I’ve gotten slightly tangled up with the committee conducting one of our recent searches, and as a result I’ve been reflecting on the formal and informal roles of the search committee.
At every institution where I’ve worked, the search committee is formally an advisory committee to whoever has the authority actually to make the hire. But the meaning of “advisory” has sometimes been neither all that clear nor, as a result, uncontested. A misunderstanding of the committee’s role, whether among members of the committee or by the hiring individual, can have unfortunate consequences for the search process.
My position, both as a faculty member and as an administrator, is that the search committee is determined and appointed to bring a mix of disciplinary expertise and institutional insight to the hiring process. Many of the searches for which I’m responsible are outside my academic discipline, so I’m in no position to evaluate candidates’ research. As a matter of principle, since there’s no way I can attend every candidate’s teaching demonstration, I don’t attend any of them, and thus listen very closely to the committee’s advice when it recommends a candidate.
I nearly always defer to the committee’s recommendations. I even say this explicitly to candidates when I interview them, although, of course, I still watch for areas of concern or special strength when I have these conversations. I have had search committees reporting to me for 11 years now, and have had the final word for the past three years. In that time, I’ve never flatly overruled a search committee, though I have on occasion nudged it in one direction or another.
Last year we searched in composition, an area about which I know a great deal, having been an English professor and taught quite a lot of composition as a graduate assistant and faculty member. We brought three terrific candidates to campus, any one of whom I would have been glad to hire. Because of their quality, I took the exceptional action of attending the committee’s discussion so that I could thoroughly understand the rationale for their recommendation. We had an excellent discussion, which led to the committee’s and my reaching a clear consensus. I offered that candidate the job, which she accepted, and in which she’s doing extremely well.
But that was the first time in over a decade of having committees report to me that I have participated directly in the members’ deliberative processes, though a couple of previous times I’ve asked the committee as whole to meet with me to discuss its recommendations.

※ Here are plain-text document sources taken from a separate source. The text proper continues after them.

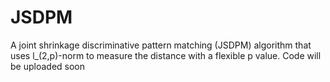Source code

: # JSDPM
A joint shrinkage discriminative pattern matching (JSDPM) algorithm that uses l_(2,p)-norm to measure the distance with a flexible p value.
Code will be uploaded soon
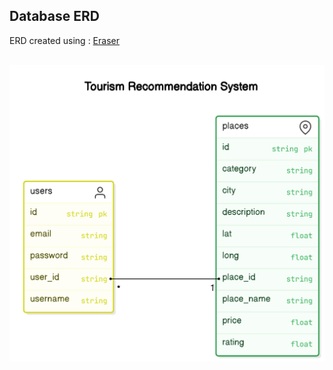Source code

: ## Database ERD

ERD created using : <a href="https://www.eraser.io/">Eraser</a>

<br>

<div align="center">
  <img src="diagram.png" width="600">
</div>
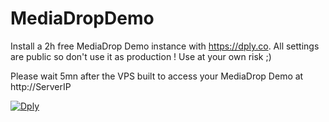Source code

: # MediaDropDemo

Install a 2h free MediaDrop Demo instance with https://dply.co.
All settings are public so don't use it as production !
Use at your own risk ;)

Please wait 5mn after the VPS built to access your MediaDrop Demo at http://ServerIP

[![Dply](https://dply.co/b.svg)](http://bit.ly/2hGWlbQ) 
          
          
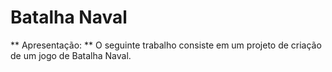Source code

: # Batalha Naval

** Apresentação: **
O seguinte trabalho consiste em um projeto de criação de um jogo de Batalha Naval.
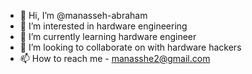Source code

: - 👋 Hi, I’m @manasseh-abraham
- 👀 I’m interested in hardware engineering
- 🌱 I’m currently learning hardware engineer
- 💞️ I’m looking to collaborate on with hardware hackers 
- 📫 How to reach me - manasshe2@gmail.com

<!---
manasseh-abraham/manasseh-abraham is a ✨ special ✨ repository because its `README.md` (this file) appears on your GitHub profile.
You can click the Preview link to take a look at your changes.
--->
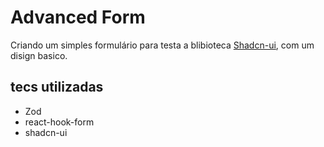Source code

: # Advanced Form


Criando um simples formulário para testa a blibioteca [Shadcn-ui](https://ui.shadcn.com/), com um disign basico.

## tecs utilizadas 

- Zod
- react-hook-form
- shadcn-ui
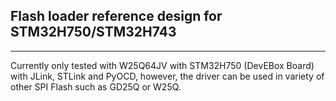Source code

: ## Flash loader reference design for STM32H750/STM32H743
<hr />
Currently only tested with W25Q64JV with STM32H750 (DevEBox Board) with JLink, STLink and PyOCD, however, the driver can be used in variety of other SPI Flash such as GD25Q or W25Q.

The entanglement I had this year was different. In the search in question, we had a small pool of mostly weak quality. There were, however, a couple of good candidates, clearly and significantly better than the others. Between those two, one was noticeably stronger, at least on paper, than the other one was.
As applications come into my office, I routinely check with the administrative assistant who handles them to assess in broad terms the size and quality of the pool. In this search, I was concerned that we might not be able to proceed with interviews, so I monitored the pool more closely and read the applications with some care.
As a result, I had an unusually good sense of the pool before the campus-interview process, and had a “paper favorite” candidate, an opinion I didn’t bother to hide. In my view, this individual’s superior qualifications for our job were self-evident.
The search committee’s members, though, felt my thumb on the scale. Therefore their approach to the interviews was to look for negatives in that candidate. I think that’s fine—in an interview process, what you’re looking for is strengths and weaknesses, and a firm eye for weaknesses is helpful in finding the best candidate. Honestly, had the committee found those weaknesses, it would have eliminated the candidate from consideration, and we would have taken another direction in the search.
I’m ambivalent about this whole experience. I’ve been around for some time and have been involved in hiring around 60 faculty members. I’ve seen a lot of pools and a lot of candidates. In this instance, I had a clearer opinion than I usually do before the interview process began, and I didn’t hide that opinion. But the outcome of the search was not—in fact, still isn’t—a done deal, and I’m not sure how I could have managed it better without dishonestly hiding an evaluation of the candidate pool that the process has, in fact, borne out.
I regret that I pressured the search committee, but I somehow don’t feel as though I really did. Still, I am thinking hard about how I work with committees, and about how I prepare them to conduct searches and make recommendations to me that are, in the final analysis, advisory rather than conclusory.